Posted inTime In 2019

IQ84

Haruki Murakami’s latest is fun but lacks gravity

Haruki Murakami
3/5

Japanese author Murakami’s latest novel centres around Aomame, a self-defence instructor-turned-assassin who agrees to one final, important job. Yet though the story ultimately belongs to her, the action also involves another protagonist. A writer named Tengo Kawana has just started rewriting an imperfect novel by a beautiful, young woman nicknamed Fuka-Eri for a publisher who smells opportunity. As Aomame and Tengo move along parallel paths, their fates become entwined, and neither an armed cult nor baffling, otherworldly entities known as the Little People can stop their progress toward one another.

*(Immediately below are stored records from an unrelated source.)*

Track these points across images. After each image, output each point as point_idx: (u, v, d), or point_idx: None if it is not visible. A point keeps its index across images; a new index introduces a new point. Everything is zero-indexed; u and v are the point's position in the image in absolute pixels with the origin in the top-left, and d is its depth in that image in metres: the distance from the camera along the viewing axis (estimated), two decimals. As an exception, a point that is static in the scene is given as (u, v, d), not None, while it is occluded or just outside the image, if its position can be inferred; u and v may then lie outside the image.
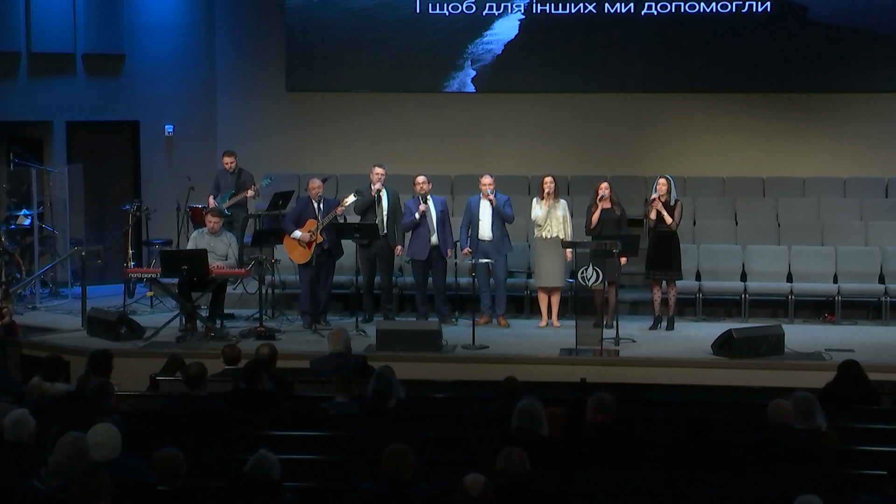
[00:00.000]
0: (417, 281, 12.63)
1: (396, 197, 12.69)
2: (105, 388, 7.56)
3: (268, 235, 12.62)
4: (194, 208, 13.66)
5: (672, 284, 12.23)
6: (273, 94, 15.66)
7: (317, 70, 15.57)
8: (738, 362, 10.81)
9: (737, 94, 15.11)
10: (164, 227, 14.47)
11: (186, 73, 15.52)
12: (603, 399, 7.06)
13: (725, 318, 12.94)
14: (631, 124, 15.21)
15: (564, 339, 11.51)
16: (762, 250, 13.37)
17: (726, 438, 7.02)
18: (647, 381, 9.81)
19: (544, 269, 12.42)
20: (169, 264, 11.64)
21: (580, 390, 8.80)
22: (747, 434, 7.26)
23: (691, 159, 15.07)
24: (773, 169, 14.93)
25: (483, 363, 10.98)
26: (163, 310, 13.05)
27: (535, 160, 15.00)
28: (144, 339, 11.68)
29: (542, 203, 12.38)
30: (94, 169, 15.07)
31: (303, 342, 11.65)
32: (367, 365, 9.39)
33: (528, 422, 6.80)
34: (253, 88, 15.74)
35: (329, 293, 12.53)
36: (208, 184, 13.90)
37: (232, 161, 13.59)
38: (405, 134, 15.40)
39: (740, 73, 14.99)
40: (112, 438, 6.19)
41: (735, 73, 15.00)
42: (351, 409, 8.01)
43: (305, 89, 15.64)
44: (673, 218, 12.04)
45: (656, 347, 11.52)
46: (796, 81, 14.95)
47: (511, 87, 15.38)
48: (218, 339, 11.48)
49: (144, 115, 15.32)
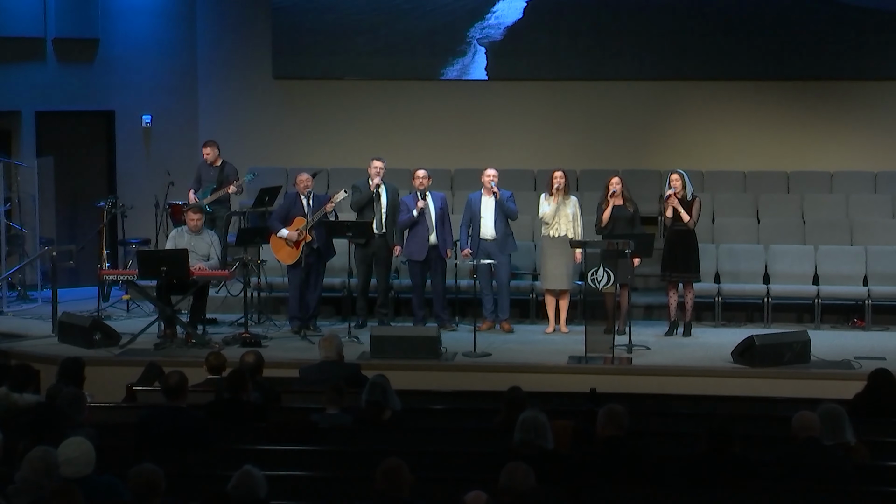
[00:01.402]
0: (415, 283, 12.63)
1: (396, 193, 12.69)
2: (77, 398, 7.55)
3: (253, 234, 12.62)
4: (174, 205, 13.66)
5: (689, 287, 12.22)
6: (259, 82, 15.66)
7: (306, 56, 15.56)
8: (760, 371, 10.81)
9: (759, 81, 15.11)
10: (142, 226, 14.47)
11: (166, 60, 15.50)
12: (614, 411, 7.05)
13: (746, 324, 12.94)
14: (645, 114, 15.21)
15: (573, 347, 11.50)
16: (786, 250, 13.37)
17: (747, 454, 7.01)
18: (662, 392, 9.81)
19: (551, 270, 12.42)
20: (147, 265, 11.63)
21: (590, 401, 8.80)
22: (770, 449, 7.25)
23: (710, 152, 15.06)
24: (798, 163, 14.93)
25: (485, 372, 10.97)
26: (140, 314, 13.04)
27: (541, 153, 15.01)
28: (120, 346, 11.67)
29: (551, 199, 12.36)
30: (65, 162, 15.05)
31: (291, 349, 11.64)
32: (361, 374, 9.39)
33: (533, 435, 6.80)
34: (237, 76, 15.74)
35: (319, 296, 12.53)
36: (189, 178, 13.89)
37: (210, 152, 13.56)
38: (401, 125, 15.40)
39: (762, 59, 14.99)
40: (85, 454, 6.19)
41: (757, 59, 15.00)
42: (343, 421, 8.01)
43: (294, 77, 15.64)
44: (690, 215, 12.04)
45: (672, 355, 11.52)
46: (823, 68, 14.95)
47: (516, 74, 15.38)
48: (199, 346, 11.47)
49: (120, 104, 15.30)
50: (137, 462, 6.11)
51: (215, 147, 13.64)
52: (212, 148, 13.61)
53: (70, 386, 8.06)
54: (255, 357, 9.04)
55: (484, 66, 15.34)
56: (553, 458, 6.80)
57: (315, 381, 9.14)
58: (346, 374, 9.23)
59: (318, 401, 8.38)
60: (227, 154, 13.88)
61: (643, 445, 7.16)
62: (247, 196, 14.34)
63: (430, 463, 7.13)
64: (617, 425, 6.99)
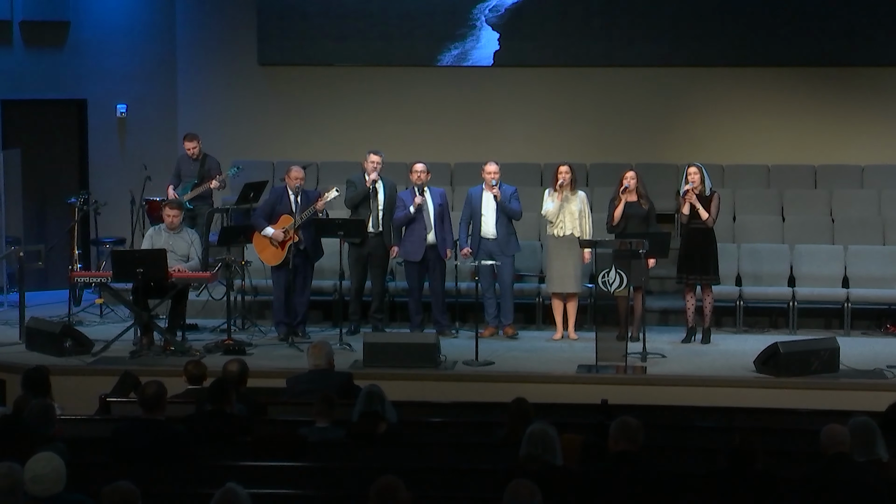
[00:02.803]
0: (411, 286, 12.62)
1: (394, 190, 12.69)
2: (46, 411, 7.54)
3: (237, 233, 12.62)
4: (151, 201, 13.66)
5: (708, 290, 12.22)
6: (243, 69, 15.66)
7: (294, 41, 15.56)
8: (785, 381, 10.81)
9: (784, 67, 15.12)
10: (116, 224, 14.47)
11: (142, 44, 15.50)
12: (627, 424, 7.05)
13: (770, 330, 12.94)
14: (660, 103, 15.21)
15: (582, 354, 11.50)
16: (813, 251, 13.37)
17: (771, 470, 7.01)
18: (678, 403, 9.80)
19: (558, 272, 12.42)
20: (122, 266, 11.63)
21: (601, 413, 8.80)
22: (796, 466, 7.25)
23: (731, 144, 15.08)
24: (826, 156, 14.93)
25: (488, 382, 10.97)
26: (114, 320, 13.05)
27: (547, 145, 15.01)
28: (93, 353, 11.67)
29: (556, 195, 12.37)
30: (33, 155, 15.06)
31: (278, 357, 11.65)
32: (353, 384, 9.38)
33: (540, 450, 6.80)
34: (220, 62, 15.74)
35: (308, 300, 12.52)
36: (167, 173, 13.89)
37: (195, 146, 13.59)
38: (396, 115, 15.40)
39: (789, 44, 14.99)
40: (54, 470, 6.17)
41: (783, 44, 15.00)
42: (334, 435, 8.01)
43: (281, 63, 15.64)
44: (709, 212, 12.04)
45: (689, 364, 11.52)
46: (855, 53, 14.94)
47: (520, 60, 15.38)
48: (179, 354, 11.47)
49: (93, 92, 15.31)
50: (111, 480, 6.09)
51: (198, 140, 13.63)
52: (194, 141, 13.60)
53: (37, 397, 8.05)
54: (238, 366, 9.04)
55: (487, 51, 15.33)
56: (561, 474, 6.80)
57: (304, 392, 9.13)
58: (338, 384, 9.22)
59: (306, 413, 8.38)
60: (208, 147, 13.89)
61: (658, 461, 7.14)
62: (230, 192, 14.33)
63: (428, 480, 7.12)
64: (630, 439, 6.99)
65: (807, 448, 7.59)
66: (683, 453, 7.85)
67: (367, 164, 12.56)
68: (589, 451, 7.33)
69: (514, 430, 7.63)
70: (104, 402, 9.26)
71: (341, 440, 7.95)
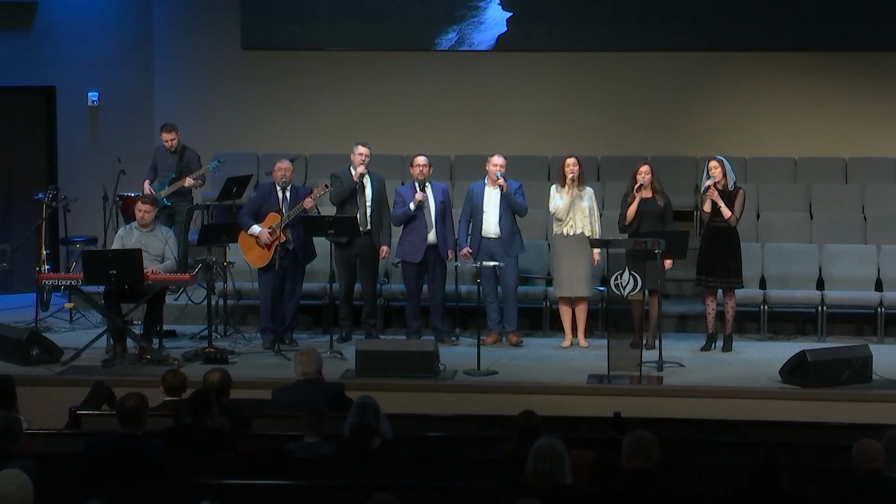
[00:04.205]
0: (409, 289, 12.63)
1: (382, 184, 12.69)
2: (12, 425, 7.54)
3: (219, 231, 12.62)
4: (125, 197, 13.66)
5: (730, 294, 12.23)
6: (225, 54, 15.67)
7: (281, 22, 15.57)
8: (813, 392, 10.81)
9: (813, 52, 15.13)
10: (88, 222, 14.47)
11: (115, 27, 15.51)
12: (642, 439, 7.06)
13: (797, 337, 12.97)
14: (678, 91, 15.23)
15: (593, 363, 11.52)
16: (844, 251, 13.38)
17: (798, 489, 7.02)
18: (697, 417, 9.81)
19: (567, 274, 12.42)
20: (93, 268, 11.62)
21: (613, 428, 8.81)
22: (826, 483, 7.25)
23: (755, 136, 15.10)
24: (857, 148, 14.96)
25: (491, 393, 10.99)
26: (85, 326, 13.06)
27: (555, 137, 15.02)
28: (62, 363, 11.67)
29: (564, 191, 12.37)
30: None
31: (263, 367, 11.66)
32: (345, 395, 9.40)
33: (548, 467, 6.81)
34: (200, 46, 15.74)
35: (297, 305, 12.53)
36: (143, 166, 13.89)
37: (173, 138, 13.58)
38: (392, 104, 15.41)
39: (817, 26, 14.99)
40: (21, 489, 6.18)
41: (811, 26, 15.01)
42: (323, 451, 8.02)
43: (266, 47, 15.65)
44: (732, 210, 12.05)
45: (710, 373, 11.53)
46: (888, 37, 14.95)
47: (526, 44, 15.38)
48: (155, 363, 11.48)
49: (62, 79, 15.30)
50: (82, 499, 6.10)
51: (176, 132, 13.61)
52: (172, 133, 13.57)
53: (1, 410, 8.05)
54: (220, 376, 9.05)
55: (489, 34, 15.33)
56: (570, 493, 6.81)
57: (291, 404, 9.14)
58: (328, 395, 9.24)
59: (294, 427, 8.38)
60: (187, 138, 13.88)
61: (675, 479, 7.15)
62: (211, 187, 14.33)
63: (426, 500, 7.13)
64: (645, 456, 6.99)
65: (837, 465, 7.59)
66: (702, 471, 7.85)
67: (353, 157, 12.56)
68: (600, 468, 7.34)
69: (519, 445, 7.64)
70: (74, 415, 9.26)
71: (331, 456, 7.96)
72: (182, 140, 13.72)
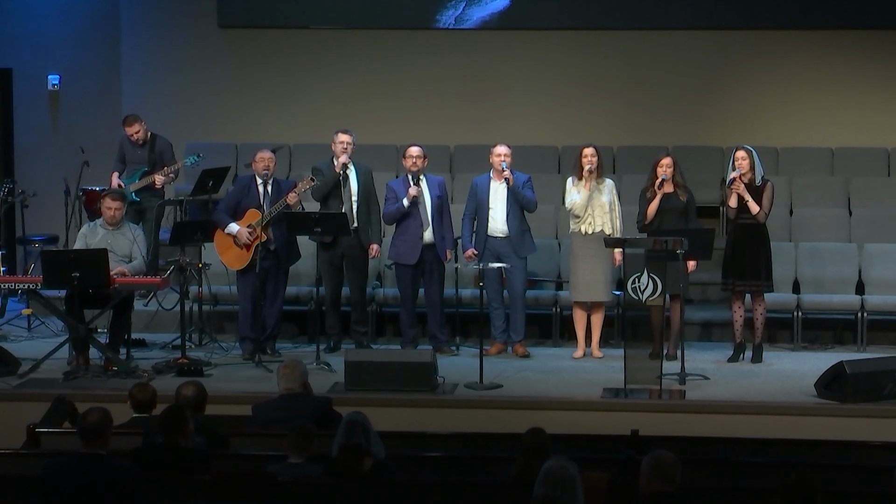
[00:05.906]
0: (403, 294, 12.64)
1: (369, 176, 12.70)
2: (-36, 443, 7.56)
3: (193, 229, 12.63)
4: (90, 192, 13.68)
5: (759, 299, 12.25)
6: (201, 33, 15.69)
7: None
8: (851, 408, 10.82)
9: (851, 31, 15.15)
10: (48, 219, 14.49)
11: (78, 3, 15.52)
12: (662, 460, 7.07)
13: (834, 347, 12.99)
14: (702, 74, 15.26)
15: (609, 376, 11.55)
16: (886, 251, 13.41)
17: (836, 514, 7.04)
18: (723, 435, 9.84)
19: (582, 277, 12.44)
20: (54, 270, 11.63)
21: (631, 447, 8.83)
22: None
23: (786, 123, 15.12)
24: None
25: (495, 409, 10.99)
26: (45, 334, 13.08)
27: (566, 125, 15.05)
28: (19, 375, 11.68)
29: (581, 185, 12.38)
30: (-52, 136, 15.12)
31: (242, 379, 11.67)
32: (333, 411, 9.42)
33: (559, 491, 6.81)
34: (172, 24, 15.77)
35: (279, 312, 12.55)
36: (109, 157, 13.90)
37: (138, 130, 13.53)
38: (384, 88, 15.44)
39: (857, 2, 15.00)
40: (-26, 514, 6.20)
41: (849, 2, 15.01)
42: (309, 472, 8.03)
43: (246, 25, 15.68)
44: (761, 205, 12.06)
45: (737, 387, 11.54)
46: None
47: (534, 22, 15.41)
48: (122, 375, 11.49)
49: (19, 60, 15.33)
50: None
51: (140, 122, 13.55)
52: (135, 125, 13.50)
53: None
54: (194, 390, 9.05)
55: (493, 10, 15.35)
56: (583, 520, 6.82)
57: (273, 421, 9.16)
58: (314, 411, 9.25)
59: (277, 446, 8.40)
60: (159, 126, 13.88)
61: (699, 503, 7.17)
62: (184, 180, 14.34)
63: (422, 527, 7.15)
64: (665, 478, 7.01)
65: (877, 487, 7.60)
66: (729, 495, 7.87)
67: (334, 146, 12.56)
68: (616, 492, 7.36)
69: (526, 466, 7.66)
70: (33, 432, 9.27)
71: (318, 479, 7.97)
72: (150, 128, 13.68)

1Q84 is a yarn that, if not exactly enveloping, will keep readers under its spell for most of its 900-plus pages. Yet though the book has its dynamic and impressive moments, the propulsive lunacy of its most compelling events dissipates midway; the last half involves contemplation about the nature of evil with a minor character and a lot of waiting around. Murakami then disposes of the only real threat facing Aomame and Tengo without much of a fight.

While every trip in which the author plays the White Rabbit is fun, 1Q84 lacks the emotional and historical gravity that marks the author’s best work, and can’t quite manage to justify its sizeable girth.